Post-Davis, the always prolific and adventurous Liebman offered up scores of recordings under his own name. Moving to the new millennium, these include Turnaround: The Music of Ornette Coleman (Jazzwerkstatt, 2009), Lieb Plays The Blues a La Trane (Daybreak, 2010), and Lineage: Rock and Pop Classics Revisited (Whaling City sounds, 2013).

Petite Fleur: The Music of Sidney Bechet, features a teaming of Liebman with guitarist John Stowell, a reunion of sorts—the duo released a terrific set in 2013: Blue Rose (Origin Records), that showcased the duo's adeptness jazz standards and The Great American Songbook.

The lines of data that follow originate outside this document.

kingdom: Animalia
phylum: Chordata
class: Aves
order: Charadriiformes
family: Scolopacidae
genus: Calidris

Petite Fleur is the pair's intimate and unfailingly gorgeous exploration of the music of soprano saxophone pioneer Sidney Bechet, the man who brought the "straight horn" into legitimacy as a jazz vehicle. The New Orleans-born Bechet began his recording career in the early 1920's, well before the advent of alto saxophonist Charlie Parker and the bebop revolution. That era before Parker—before the complex harmonizations of bop—isn't revisited as much as late 1950s thought late 1960s hard bop, mid-twentieth century cool jazz, or Miles Davis mid-sixties modal approach. Petit Feur says that's a shame. The tune that gives this disc it's title is one of Bechet's most famous offerings is visited three times—once as a solo by Lowell; once as a solo by Liebman (on piano); and once as a duo. Direct and beautiful sounds.

A major shaper of the New Orleans tradition, Becht usually played in ensembles that included more horns—a trumpet, a trombone to go along with his soprano saxophone. If Bechet had the melody, the other guys either laid a foundation behind him or they snaked counter melodies around his main theme. This was jazz from New Orleans—exuberant and bursting with life.

Liebman and Stowell take his tunes and reveal their essence, and make them gentle, often understated ruminations. Bechet wrote straightforward, singable melodies that are accentuated in the one horn, one guitar renderings.

As for tone on the soprano sax—Bechet's was big. It has been described as emotional and reckless, intense and passionate. Liebman doesn't go that way here—though he is more than capable. He instead rolls with a surprising (for him and Bechet) gentleness and deftness for the intricacies of the melodies. His tone here is more often that not clean, pure and sweet. Stowell—an adept modern player with a fine discography on Origin Records—lays back in a pre-bop mode himself, with shimmering rhythms and sustain and elastic single note forays. And sometimes he brings a Django Reinhardt mode into the picture.

Liebman and Stowell's Petite Fleur uncovers a different side of Bechet's seminal, now-traditional sound, one that's been glowing under the shining surface all this time.